Il presidente deposto ha comunque rinnovato il proposito di combattere contro “l’assalto dei militanti” ed espresso la speranza che il Paese possa ritrovare “libertà” e “indipendenza“, promettendo di fornire un resoconto dettagliato degli eventi “non appena le circostanze lo permetteranno”. Con una chiosa finale aperta a molte interpretazioni: “La Siria risorgerà.”
Non sarà un compito facile: tredici anni di guerra civile hanno frantumato intere famiglie e città, lasciando sul campo oltre mezzo milioni di morti e decine di migliaia di prigionieri. L’economia siriana è al collasso, la povertà dilaga, e l’inflazione e la disoccupazione sono ai livelli più alti di sempre – il che agevola una corruzione ormai endemica.

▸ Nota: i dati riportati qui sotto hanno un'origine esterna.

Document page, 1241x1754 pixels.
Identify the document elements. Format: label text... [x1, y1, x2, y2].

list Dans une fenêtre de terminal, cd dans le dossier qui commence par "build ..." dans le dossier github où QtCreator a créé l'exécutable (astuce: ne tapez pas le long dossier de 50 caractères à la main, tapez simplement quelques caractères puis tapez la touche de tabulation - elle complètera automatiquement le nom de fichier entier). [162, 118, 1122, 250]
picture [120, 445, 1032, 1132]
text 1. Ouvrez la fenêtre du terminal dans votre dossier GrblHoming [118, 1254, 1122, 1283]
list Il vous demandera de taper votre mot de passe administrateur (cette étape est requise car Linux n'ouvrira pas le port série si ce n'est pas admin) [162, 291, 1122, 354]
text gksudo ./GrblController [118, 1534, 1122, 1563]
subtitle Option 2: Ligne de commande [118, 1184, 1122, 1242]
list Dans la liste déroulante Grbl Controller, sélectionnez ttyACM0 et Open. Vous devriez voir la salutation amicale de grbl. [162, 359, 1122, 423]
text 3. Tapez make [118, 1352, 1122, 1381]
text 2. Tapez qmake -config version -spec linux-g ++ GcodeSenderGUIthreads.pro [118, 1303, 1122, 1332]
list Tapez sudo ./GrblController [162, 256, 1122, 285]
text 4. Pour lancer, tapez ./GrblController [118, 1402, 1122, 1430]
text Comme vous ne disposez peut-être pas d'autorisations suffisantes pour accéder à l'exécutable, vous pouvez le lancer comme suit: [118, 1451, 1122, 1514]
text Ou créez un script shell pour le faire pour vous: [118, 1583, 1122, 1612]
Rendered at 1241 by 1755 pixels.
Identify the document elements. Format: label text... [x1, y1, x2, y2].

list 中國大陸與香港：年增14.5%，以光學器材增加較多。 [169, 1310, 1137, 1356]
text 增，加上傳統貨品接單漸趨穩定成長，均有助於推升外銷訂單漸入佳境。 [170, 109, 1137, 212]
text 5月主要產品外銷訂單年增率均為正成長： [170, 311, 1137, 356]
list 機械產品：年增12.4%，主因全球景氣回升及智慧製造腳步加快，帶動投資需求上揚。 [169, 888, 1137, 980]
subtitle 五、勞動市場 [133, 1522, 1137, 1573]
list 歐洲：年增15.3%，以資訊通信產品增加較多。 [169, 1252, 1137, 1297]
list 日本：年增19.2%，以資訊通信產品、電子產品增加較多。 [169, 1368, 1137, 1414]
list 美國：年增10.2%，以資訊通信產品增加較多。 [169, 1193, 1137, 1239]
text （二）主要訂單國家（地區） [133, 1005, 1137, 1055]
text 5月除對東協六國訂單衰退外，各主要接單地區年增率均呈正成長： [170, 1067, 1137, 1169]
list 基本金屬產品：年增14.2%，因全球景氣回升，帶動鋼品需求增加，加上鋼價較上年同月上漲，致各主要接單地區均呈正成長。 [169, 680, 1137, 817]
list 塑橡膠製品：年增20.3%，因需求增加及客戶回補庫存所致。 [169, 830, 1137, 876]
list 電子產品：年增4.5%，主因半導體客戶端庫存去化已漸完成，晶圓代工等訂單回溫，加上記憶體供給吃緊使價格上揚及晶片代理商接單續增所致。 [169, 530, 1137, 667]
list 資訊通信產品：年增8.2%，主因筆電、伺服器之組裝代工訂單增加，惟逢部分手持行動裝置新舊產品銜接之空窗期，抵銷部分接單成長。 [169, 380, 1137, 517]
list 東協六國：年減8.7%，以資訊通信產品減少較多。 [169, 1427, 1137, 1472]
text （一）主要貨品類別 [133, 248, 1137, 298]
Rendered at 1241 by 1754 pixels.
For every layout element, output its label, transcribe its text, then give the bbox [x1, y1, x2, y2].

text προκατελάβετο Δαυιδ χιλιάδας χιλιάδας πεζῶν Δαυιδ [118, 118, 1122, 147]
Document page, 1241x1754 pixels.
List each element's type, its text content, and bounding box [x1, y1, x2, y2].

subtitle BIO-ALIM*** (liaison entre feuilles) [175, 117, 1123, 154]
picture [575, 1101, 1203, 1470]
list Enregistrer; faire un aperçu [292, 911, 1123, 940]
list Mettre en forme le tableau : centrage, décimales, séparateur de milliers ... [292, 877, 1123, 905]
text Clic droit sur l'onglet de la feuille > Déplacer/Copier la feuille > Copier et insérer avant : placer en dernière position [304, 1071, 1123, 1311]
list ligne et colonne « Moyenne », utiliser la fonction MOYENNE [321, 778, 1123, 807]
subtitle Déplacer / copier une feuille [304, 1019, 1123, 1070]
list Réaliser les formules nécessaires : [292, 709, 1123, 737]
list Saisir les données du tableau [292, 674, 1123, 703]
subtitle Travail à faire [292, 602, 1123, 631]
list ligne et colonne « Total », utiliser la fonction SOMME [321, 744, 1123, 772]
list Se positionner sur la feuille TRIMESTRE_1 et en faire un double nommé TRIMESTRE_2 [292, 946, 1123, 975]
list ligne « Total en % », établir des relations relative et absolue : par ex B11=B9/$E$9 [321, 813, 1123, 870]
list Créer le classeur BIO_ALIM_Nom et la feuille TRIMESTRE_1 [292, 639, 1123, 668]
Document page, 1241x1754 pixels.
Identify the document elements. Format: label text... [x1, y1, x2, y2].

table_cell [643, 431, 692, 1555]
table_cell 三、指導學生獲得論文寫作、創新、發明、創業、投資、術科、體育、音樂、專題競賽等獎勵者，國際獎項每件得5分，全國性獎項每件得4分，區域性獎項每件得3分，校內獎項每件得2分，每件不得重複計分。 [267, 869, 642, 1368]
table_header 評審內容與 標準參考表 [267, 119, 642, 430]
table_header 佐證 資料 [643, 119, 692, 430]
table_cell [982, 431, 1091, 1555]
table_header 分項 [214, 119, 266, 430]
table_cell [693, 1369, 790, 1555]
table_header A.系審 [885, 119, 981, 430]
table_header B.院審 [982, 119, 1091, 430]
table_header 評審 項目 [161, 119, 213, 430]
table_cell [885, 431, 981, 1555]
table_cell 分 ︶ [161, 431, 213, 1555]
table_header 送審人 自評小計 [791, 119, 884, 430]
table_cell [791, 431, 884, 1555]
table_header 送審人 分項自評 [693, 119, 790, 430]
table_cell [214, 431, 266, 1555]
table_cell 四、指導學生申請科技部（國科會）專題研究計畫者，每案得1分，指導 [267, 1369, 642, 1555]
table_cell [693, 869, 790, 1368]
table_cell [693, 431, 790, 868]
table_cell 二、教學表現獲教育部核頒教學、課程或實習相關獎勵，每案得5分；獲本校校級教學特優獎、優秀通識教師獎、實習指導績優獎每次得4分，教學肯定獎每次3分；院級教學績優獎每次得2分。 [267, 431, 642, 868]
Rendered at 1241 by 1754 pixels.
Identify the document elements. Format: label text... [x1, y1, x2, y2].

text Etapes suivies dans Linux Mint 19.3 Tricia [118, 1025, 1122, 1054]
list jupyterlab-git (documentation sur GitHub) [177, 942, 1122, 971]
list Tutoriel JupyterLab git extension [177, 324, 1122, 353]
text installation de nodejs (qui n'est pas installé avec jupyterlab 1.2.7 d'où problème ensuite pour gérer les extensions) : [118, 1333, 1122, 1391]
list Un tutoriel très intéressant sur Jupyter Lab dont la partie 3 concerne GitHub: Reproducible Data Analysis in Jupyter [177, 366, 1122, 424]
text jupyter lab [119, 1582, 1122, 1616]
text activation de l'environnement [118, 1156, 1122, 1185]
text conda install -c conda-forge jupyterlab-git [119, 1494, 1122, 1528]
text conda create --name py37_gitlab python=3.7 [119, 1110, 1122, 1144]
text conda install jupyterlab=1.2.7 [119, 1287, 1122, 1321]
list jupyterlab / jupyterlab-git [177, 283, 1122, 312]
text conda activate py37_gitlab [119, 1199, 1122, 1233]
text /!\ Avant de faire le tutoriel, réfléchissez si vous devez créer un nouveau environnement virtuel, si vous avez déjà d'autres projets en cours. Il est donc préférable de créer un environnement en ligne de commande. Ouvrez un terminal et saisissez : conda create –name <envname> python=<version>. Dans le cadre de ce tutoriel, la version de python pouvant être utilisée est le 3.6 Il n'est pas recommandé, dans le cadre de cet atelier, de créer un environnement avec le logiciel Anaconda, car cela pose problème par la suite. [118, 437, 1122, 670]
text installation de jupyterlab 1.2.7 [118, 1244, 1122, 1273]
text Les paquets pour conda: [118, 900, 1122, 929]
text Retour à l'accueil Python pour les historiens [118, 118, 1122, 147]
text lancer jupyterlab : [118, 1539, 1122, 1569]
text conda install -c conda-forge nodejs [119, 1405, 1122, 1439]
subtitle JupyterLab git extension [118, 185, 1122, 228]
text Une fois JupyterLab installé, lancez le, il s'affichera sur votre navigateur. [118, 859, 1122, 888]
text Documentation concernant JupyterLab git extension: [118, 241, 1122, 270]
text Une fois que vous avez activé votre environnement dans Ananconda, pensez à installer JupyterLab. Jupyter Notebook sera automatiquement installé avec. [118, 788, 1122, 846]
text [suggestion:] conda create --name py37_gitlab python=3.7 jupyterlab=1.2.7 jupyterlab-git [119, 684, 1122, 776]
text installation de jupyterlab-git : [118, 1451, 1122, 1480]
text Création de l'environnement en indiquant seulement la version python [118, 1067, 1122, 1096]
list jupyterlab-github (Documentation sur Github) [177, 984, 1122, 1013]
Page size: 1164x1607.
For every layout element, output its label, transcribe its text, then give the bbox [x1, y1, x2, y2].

A fare paura è anche il retaggio jihadista di HTS, che pur avendo preso le distanze da al-Qaeda (anche grazie alle pressioni degli alleati Turchia e Qatar) dal 2016, è ancora iscritta nella blacklist di gruppi terroristici da USA, Regno Unito e UE.
Il leader di HTS Ahmed al-Sharaa – che ha deciso di usare il suo vero nome e abbandonare quello di battaglia, Abu Mohammed al-Golani – nell’ultima settimana ha cercato di rassicurare le comunità religiose ed etniche siriane, promettendo un futuro pluralista e improntato sulla tolleranza. Il suo approccio moderato sembra aver dato i primi frutti: l’inviato delle Nazioni Unite per la Siria, Geir O. Pederson, ha chiesto di rimuovere le sanzioni internazionali.
Al contempo, l’UE ha deciso di inviare un proprio emissario a Damasco per dialogare con il Governo ad interim guidato da Mohammed al-Bashir, a cui viene chiesto il massimo impegno per la tutela della minoranze e una garanzia che il nuovo regime rimanga distante da Russia e Iran.
Aperture sono arrivate anche da Washington, che per bocca del segretario di Stato Antony Blinken si è detta pronta ad agevolare una “transizione ordinata” a condizione che il Paese non diventi un rifugio per terroristi o una minaccia per gli Stati vicini.